## PROVIDED RECORDS:
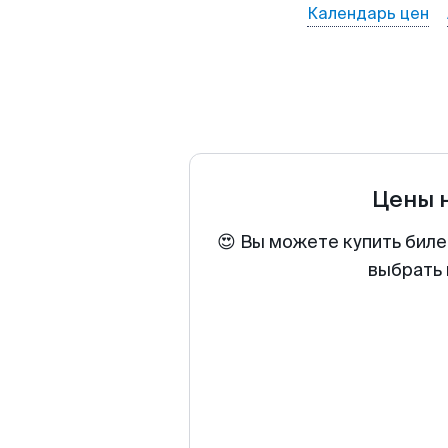
Календарь цен
Цены 
😍 Вы можете купить биле
выбрать 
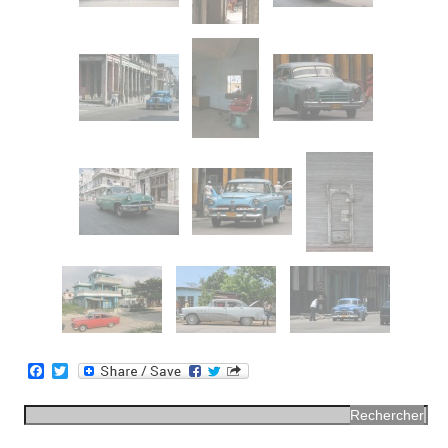
Facebook
Twitter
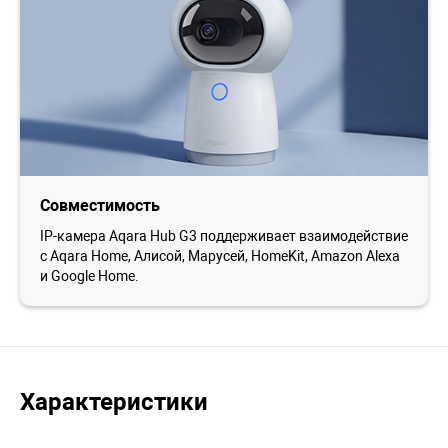
Совместимость
IP-камера Aqara Hub G3 поддерживает взаимодействие
с Aqara Home, Алисой, Марусей, HomeKit, Amazon Alexa
и Google Home.
Характеристики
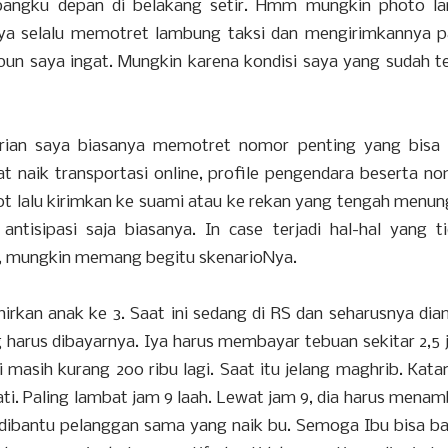
bangku depan di belakang setir. Hmm mungkin photo la
nya selalu memotret lambung taksi dan mengirimkannya 
n saya ingat. Mungkin karena kondisi saya yang sudah te
irian saya biasanya memotret nomor penting yang bisa 
 naik transportasi online, profile pengendara beserta n
t lalu kirimkan ke suami atau ke rekan yang tengah menu
tisipasi saja biasanya. In case terjadi hal-hal yang t
tah, mungkin memang begitu skenarioNya.
hirkan anak ke 3. Saat ini sedang di RS dan seharusnya dia
g harus dibayarnya. Iya harus membayar tebuan sekitar 2,5 
di masih kurang 200 ribu lagi. Saat itu jelang maghrib. Kata
ti. Paling lambat jam 9 laah. Lewat jam 9, dia harus mena
a dibantu pelanggan sama yang naik bu. Semoga Ibu bisa b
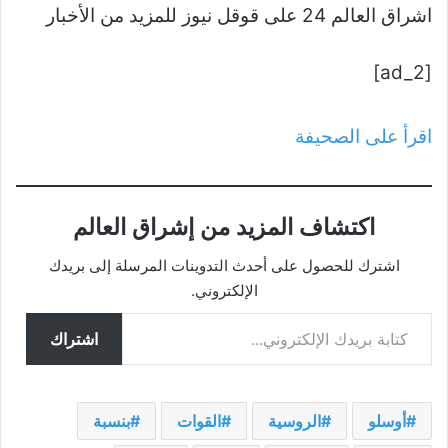
اشراق العالم 24 على قوقل نيوز للمزيد من الأخبار
[ad_2]
اقرأ على الصحيفة
اكتشاف المزيد من إشراق العالم
اشترك للحصول على أحدث التدوينات المرسلة إلى بريدك
الإلكتروني.
كتابة بريدك الإلكتروني...
اشتراك
أوسلو
الروسية
القوات
بنسبة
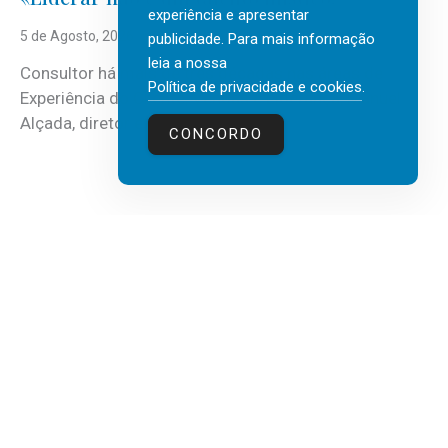
experiência e apresentar
5 de Agosto, 2026
publicidade. Para mais informação
leia a nossa
Consultor há mais de três décadas nas áreas de
Política de privacidade e cookies
.
Experiência do Cliente, Vendas e Liderança, Manuel
Alçada, diretor executivo da...
CONCORDO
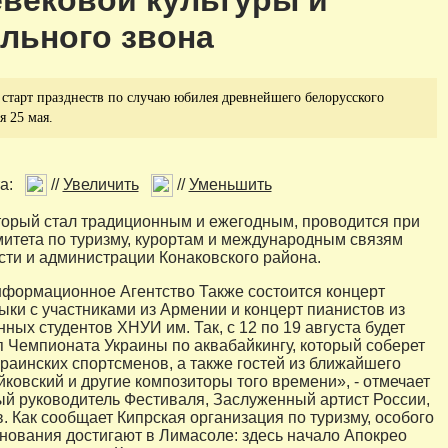
вековой культуры и
льного звона
старт празднеств по случаю юбилея древнейшего белорусского
я 25 мая.
а:
//
Увеличить
//
Уменьшить
торый стал традиционным и ежегодным, проводится при
итета по туризму, курортам и международным связям
сти и администрации Конаковского района.
формационное Агентство Также состоится концерт
ыки с участниками из Армении и концерт пианистов из
ных студентов ХНУИ им. Так, с 12 по 19 августа будет
п Чемпионата Украины по аквабайкингу, который соберет
раинских спортсменов, а также гостей из ближайшего
йковский и другие композиторы того времени», - отмечает
й руководитель Фестиваля, Заслуженный артист России,
. Как сообщает Кипрская организация по туризму, особого
нования достигают в Лимасоле: здесь начало Апокрео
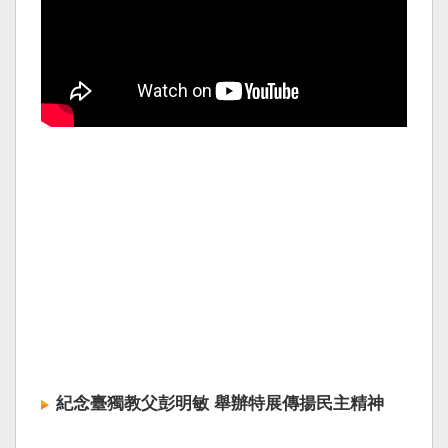
紀念臺獨教父彭明敏 舉辦特展傳揚民主精神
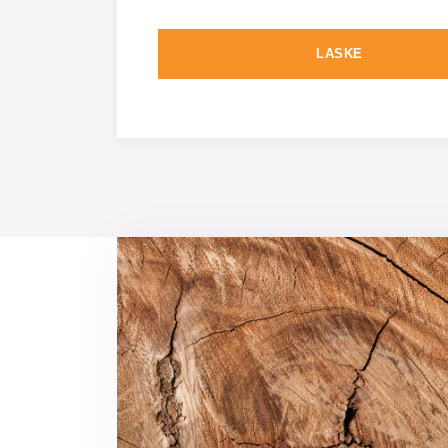
LASKE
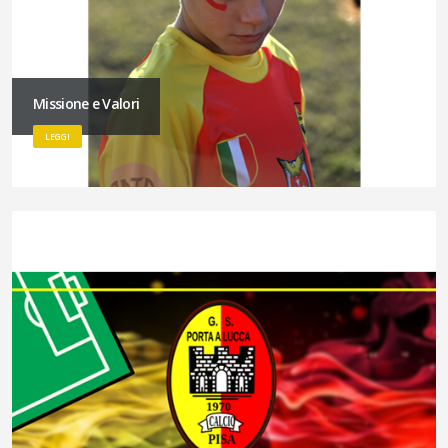
Missione e Valori
LEGGI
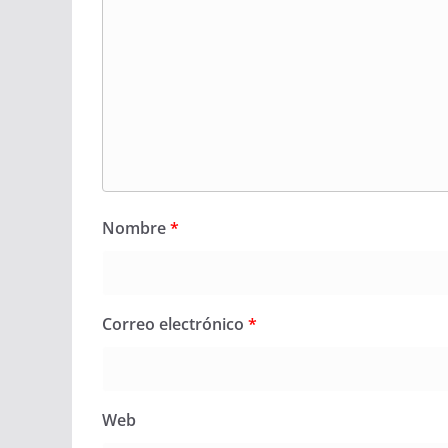
Nombre
*
Correo electrónico
*
Web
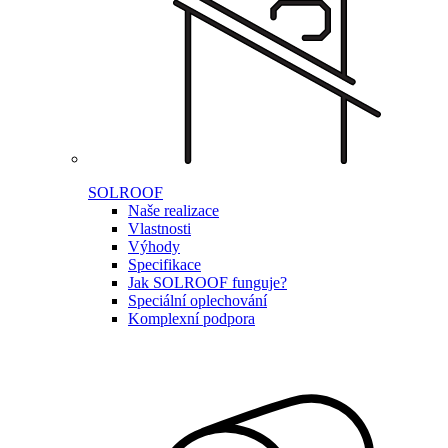
SOLROOF
Naše realizace
Vlastnosti
Výhody
Specifikace
Jak SOLROOF funguje?
Speciální oplechování
Komplexní podpora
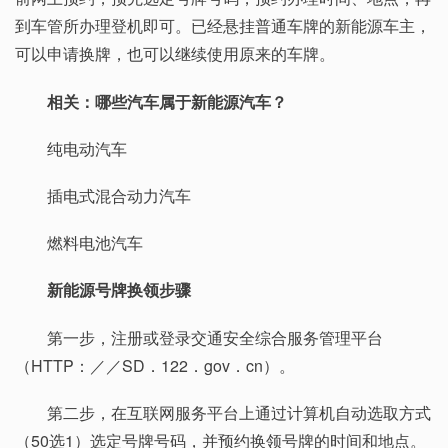
到车管所办理登机即可。已经悬挂普通车牌的新能源车主，
可以申请换牌，也可以继续使用原来的车牌。
相关：哪些汽车属于新能源汽车？
纯电动汽车
插电式混合动力汽车
燃料电池汽车
新能源号牌换领步骤
第一步，注册或登录交通安全综合服务管理平台
（HTTP：／／SD．122．gov．cn）。
第二步，在互联网服务平台上通过计算机自动选取方式
（50选1）选定号牌号码，并预约换领号牌的时间和地点。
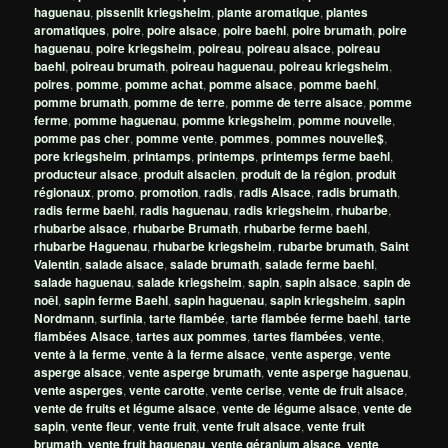
haguenau
,
pissenlit kriegsheim
,
plante aromatique
,
plantes
aromatiques
,
poire
,
poire alsace
,
poire baehl
,
poire brumath
,
poire
haguenau
,
poire kriegsheim
,
poireau
,
poireau alsace
,
poireau
baehl
,
poireau brumath
,
poireau haguenau
,
poireau kriegsheim
,
poires
,
pomme
,
pomme achat
,
pomme alsace
,
pomme baehl
,
pomme brumath
,
pomme de terre
,
pomme de terre alsace
,
pomme
ferme
,
pomme haguenau
,
pomme kriegsheim
,
pomme nouvelle
,
pomme pas cher
,
pomme vente
,
pommes
,
pommes nouvelle$
,
pore kriegsheim
,
printamps
,
printemps
,
printemps ferme baehl
,
producteur alsace
,
produit alsacien
,
produit de la région
,
produit
régionaux
,
promo
,
promotion
,
radis
,
radis Alsace
,
radis brumath
,
radis ferme baehl
,
radis haguenau
,
radis kriegsheim
,
rhubarbe
,
rhubarbe alsace
,
rhubarbe Brumath
,
rhubarbe ferme baehl
,
rhubarbe Haguenau
,
rhubarbe kriegsheim
,
rubarbe brumath
,
Saint
Valentin
,
salade alsace
,
salade brumath
,
salade ferme baehl
,
salade haguenau
,
salade kriegsheim
,
sapin
,
sapin alsace
,
sapin de
noêl
,
sapin ferme Baehl
,
sapin haguenau
,
sapin kriegsheim
,
sapin
Nordmann
,
surfinia
,
tarte flambée
,
tarte flambée ferme baehl
,
tarte
flambées Alsace
,
tartes aux pommes
,
tartes flambées
,
vente
,
vente à la ferme
,
vente à la ferme alsace
,
vente asperge
,
vente
asperge alsace
,
vente asperge brumath
,
vente asperge haguenau
,
vente asperges
,
vente carotte
,
vente cerise
,
vente de fruit alsace
,
vente de fruits et légume alsace
,
vente de légume alsace
,
vente de
sapin
,
vente fleur
,
vente fruit
,
vente fruit alsace
,
vente fruit
brumath
,
vente fruit haguenau
,
vente géranium alsace
,
vente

## WHAT TO PRODUCE:
Your response should consist solely of the lines from the one that holds "salade haguenau" through the end of the listing above, reproduced exactly.

## ANSWER SPACE:
salade haguenau
,
salade kriegsheim
,
sapin
,
sapin alsace
,
sapin de
noêl
,
sapin ferme Baehl
,
sapin haguenau
,
sapin kriegsheim
,
sapin
Nordmann
,
surfinia
,
tarte flambée
,
tarte flambée ferme baehl
,
tarte
flambées Alsace
,
tartes aux pommes
,
tartes flambées
,
vente
,
vente à la ferme
,
vente à la ferme alsace
,
vente asperge
,
vente
asperge alsace
,
vente asperge brumath
,
vente asperge haguenau
,
vente asperges
,
vente carotte
,
vente cerise
,
vente de fruit alsace
,
vente de fruits et légume alsace
,
vente de légume alsace
,
vente de
sapin
,
vente fleur
,
vente fruit
,
vente fruit alsace
,
vente fruit
brumath
,
vente fruit haguenau
,
vente géranium alsace
,
vente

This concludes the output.